The article itself expresses the accustomed shock at the destruction of Jewish and other ‘degenerate’ books, and I took part in that shock as a reader. I instinctively recoiled at the mention of universities actively condoning the book-burnings by attending the occasions. But, then again, such connivance was hardly a twentieth-century invention: Thomas Hobbes’ Leviathan was honoured by being burnt in the quadrangle of the Bodleian here in Oxford in 1683, thirty-two years after its publication. Our shock at biblioclasm is our culturally-conditioned reaction but it can hold us back from asking historical questions of the phenomenon. It may also give book-burning a power that, most often, the act itself does not have.
What struck me most in The Times’ article was the description of Weidermann’s own buying up of the books proscribed by the Nazis and his discovery that one bibliophile in Munich had ‘spent all his life and money collecting 15,000 first editions of the banned books’. That is a huge number of texts that were banned — and that survived the act of destruction. It would be interesting to know if any work had been completely extinguished in those fires: the likelihood is low. If the Nazis, with their religion of the automated, their science of inhuman organisation, believed that their bonfires could actually end the life of books, they under-estimated the ability of technology to subvert their plans. This is the point captured in the title of the article: ‘The Vanity of the bonfires’.
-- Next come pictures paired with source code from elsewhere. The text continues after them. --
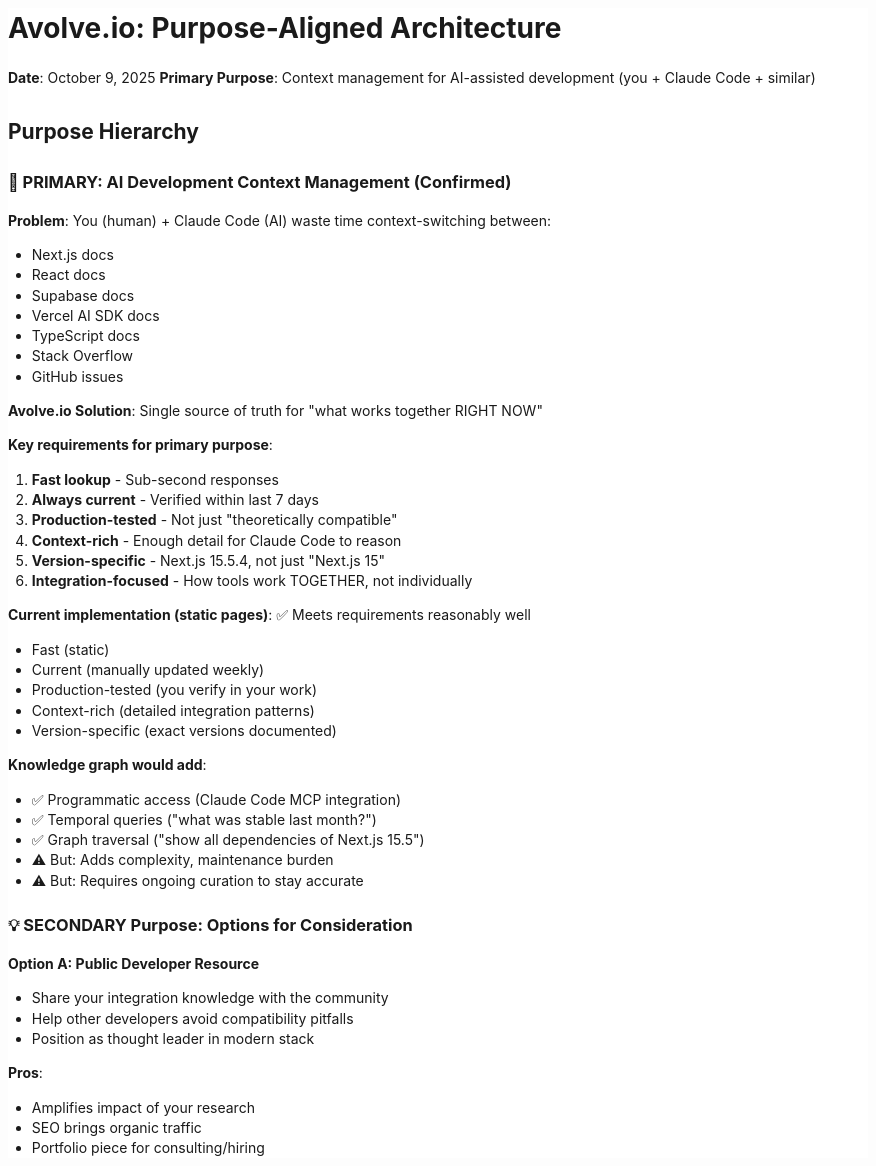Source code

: # Avolve.io: Purpose-Aligned Architecture
**Date**: October 9, 2025
**Primary Purpose**: Context management for AI-assisted development (you + Claude Code + similar)

## Purpose Hierarchy

### 🎯 PRIMARY: AI Development Context Management (Confirmed)

**Problem**: You (human) + Claude Code (AI) waste time context-switching between:
- Next.js docs
- React docs
- Supabase docs
- Vercel AI SDK docs
- TypeScript docs
- Stack Overflow
- GitHub issues

**Avolve.io Solution**: Single source of truth for "what works together RIGHT NOW"

**Key requirements for primary purpose**:
1. **Fast lookup** - Sub-second responses
2. **Always current** - Verified within last 7 days
3. **Production-tested** - Not just "theoretically compatible"
4. **Context-rich** - Enough detail for Claude Code to reason
5. **Version-specific** - Next.js 15.5.4, not just "Next.js 15"
6. **Integration-focused** - How tools work TOGETHER, not individually

**Current implementation (static pages)**: ✅ Meets requirements reasonably well
- Fast (static)
- Current (manually updated weekly)
- Production-tested (you verify in your work)
- Context-rich (detailed integration patterns)
- Version-specific (exact versions documented)

**Knowledge graph would add**:
- ✅ Programmatic access (Claude Code MCP integration)
- ✅ Temporal queries ("what was stable last month?")
- ✅ Graph traversal ("show all dependencies of Next.js 15.5")
- ⚠️ But: Adds complexity, maintenance burden
- ⚠️ But: Requires ongoing curation to stay accurate

### 💡 SECONDARY Purpose: Options for Consideration

**Option A: Public Developer Resource**
- Share your integration knowledge with the community
- Help other developers avoid compatibility pitfalls
- Position as thought leader in modern stack

**Pros**:
- Amplifies impact of your research
- SEO brings organic traffic
- Portfolio piece for consulting/hiring

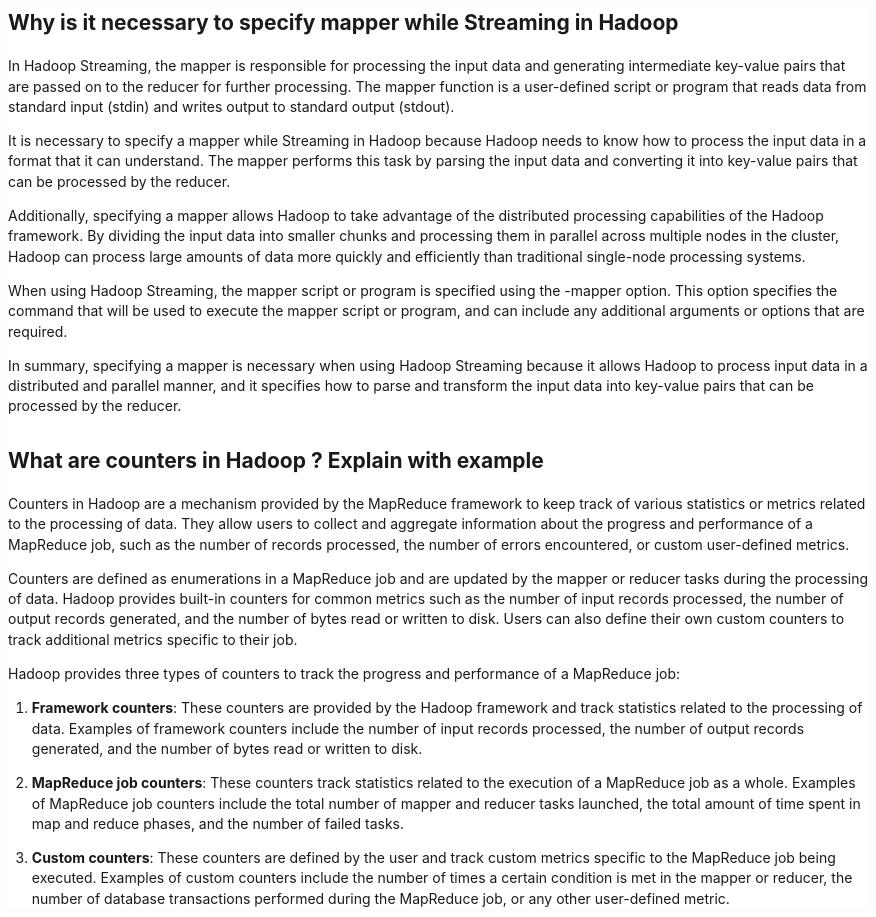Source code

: ## Why is it necessary to specify mapper while Streaming in Hadoop

In Hadoop Streaming, the mapper is responsible for processing the input data and generating intermediate key-value pairs that are passed on to the reducer for further processing. The mapper function is a user-defined script or program that reads data from standard input (stdin) and writes output to standard output (stdout).

It is necessary to specify a mapper while Streaming in Hadoop because Hadoop needs to know how to process the input data in a format that it can understand. The mapper performs this task by parsing the input data and converting it into key-value pairs that can be processed by the reducer.

Additionally, specifying a mapper allows Hadoop to take advantage of the distributed processing capabilities of the Hadoop framework. By dividing the input data into smaller chunks and processing them in parallel across multiple nodes in the cluster, Hadoop can process large amounts of data more quickly and efficiently than traditional single-node processing systems.

When using Hadoop Streaming, the mapper script or program is specified using the -mapper option. This option specifies the command that will be used to execute the mapper script or program, and can include any additional arguments or options that are required.

In summary, specifying a mapper is necessary when using Hadoop Streaming because it allows Hadoop to process input data in a distributed and parallel manner, and it specifies how to parse and transform the input data into key-value pairs that can be processed by the reducer.

## What are counters in Hadoop ? Explain with example

Counters in Hadoop are a mechanism provided by the MapReduce framework to keep track of various statistics or metrics related to the processing of data. They allow users to collect and aggregate information about the progress and performance of a MapReduce job, such as the number of records processed, the number of errors encountered, or custom user-defined metrics.

Counters are defined as enumerations in a MapReduce job and are updated by the mapper or reducer tasks during the processing of data. Hadoop provides built-in counters for common metrics such as the number of input records processed, the number of output records generated, and the number of bytes read or written to disk. Users can also define their own custom counters to track additional metrics specific to their job.

Hadoop provides three types of counters to track the progress and performance of a MapReduce job:

1. **Framework counters**: These counters are provided by the Hadoop framework and track statistics related to the processing of data. Examples of framework counters include the number of input records processed, the number of output records generated, and the number of bytes read or written to disk.

2. **MapReduce job counters**: These counters track statistics related to the execution of a MapReduce job as a whole. Examples of MapReduce job counters include the total number of mapper and reducer tasks launched, the total amount of time spent in map and reduce phases, and the number of failed tasks.

3. **Custom counters**: These counters are defined by the user and track custom metrics specific to the MapReduce job being executed. Examples of custom counters include the number of times a certain condition is met in the mapper or reducer, the number of database transactions performed during the MapReduce job, or any other user-defined metric.
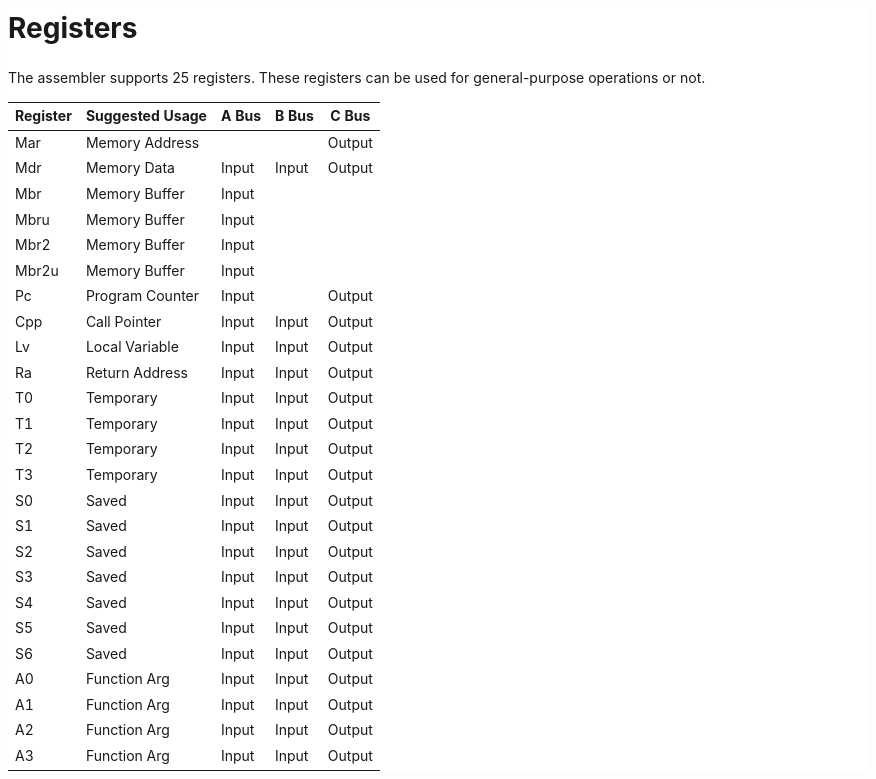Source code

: # Registers

The assembler supports 25 registers. These registers can be used for general-purpose operations or not.

| Register | Suggested Usage | A Bus | B Bus | C Bus  |
| -------- | --------------- | ----- | ----- | ------ |
| Mar      | Memory Address  |       |       | Output |
| Mdr      | Memory Data     | Input | Input | Output |
| Mbr      | Memory Buffer   | Input |       |        |
| Mbru     | Memory Buffer   | Input |       |        |
| Mbr2     | Memory Buffer   | Input |       |        |
| Mbr2u    | Memory Buffer   | Input |       |        |
| Pc       | Program Counter | Input |       | Output |
| Cpp      | Call Pointer    | Input | Input | Output |
| Lv       | Local Variable  | Input | Input | Output |
| Ra       | Return Address  | Input | Input | Output |
| T0       | Temporary       | Input | Input | Output |
| T1       | Temporary       | Input | Input | Output |
| T2       | Temporary       | Input | Input | Output |
| T3       | Temporary       | Input | Input | Output |
| S0       | Saved           | Input | Input | Output |
| S1       | Saved           | Input | Input | Output |
| S2       | Saved           | Input | Input | Output |
| S3       | Saved           | Input | Input | Output |
| S4       | Saved           | Input | Input | Output |
| S5       | Saved           | Input | Input | Output |
| S6       | Saved           | Input | Input | Output |
| A0       | Function Arg    | Input | Input | Output |
| A1       | Function Arg    | Input | Input | Output |
| A2       | Function Arg    | Input | Input | Output |
| A3       | Function Arg    | Input | Input | Output |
It is a bitter irony, of course, that it proved easier to destroy a people and whole communities than it did texts. The Nazis were not the first to prove this point — there was a history at least five hundred years old before them. It is not fashionable now to talk of a ‘print revolution’ but that transformation of information technology from individual manuscript to replicated print did change the dynamic between text and book-burner. Even in a manuscript culture, a text could survive the burning of both book and author. But, in print culture, the ability to ensure complete destruction became increasingly difficult. To my mind, the anachronism in the paintings of Le Sueur and de Vos, depicting bound books in front of Saint Paul, speaks to this: it takes the volumes of their own generations and transposes them to a golden era when their destruction could actually have been achieved. And it is surely not accidental that interest in this biblical scene arose in the sixteenth and seventeenth centuries, as confessional strife lit bonfires across Christendom.
My point is this: the age when book-burning could succeed in destroying knowledge is an Arcadian past. The bonfires may be an act of hate, a symbol of destruction — but, most often, they demonstrate the impotence of the powerful in the face of pen. If book-burnings do have an ability to crush learning, it may not be because of the act itself, but because our reaction is to be shocked and cowed. The despairing on-lookers add fuel to the fire.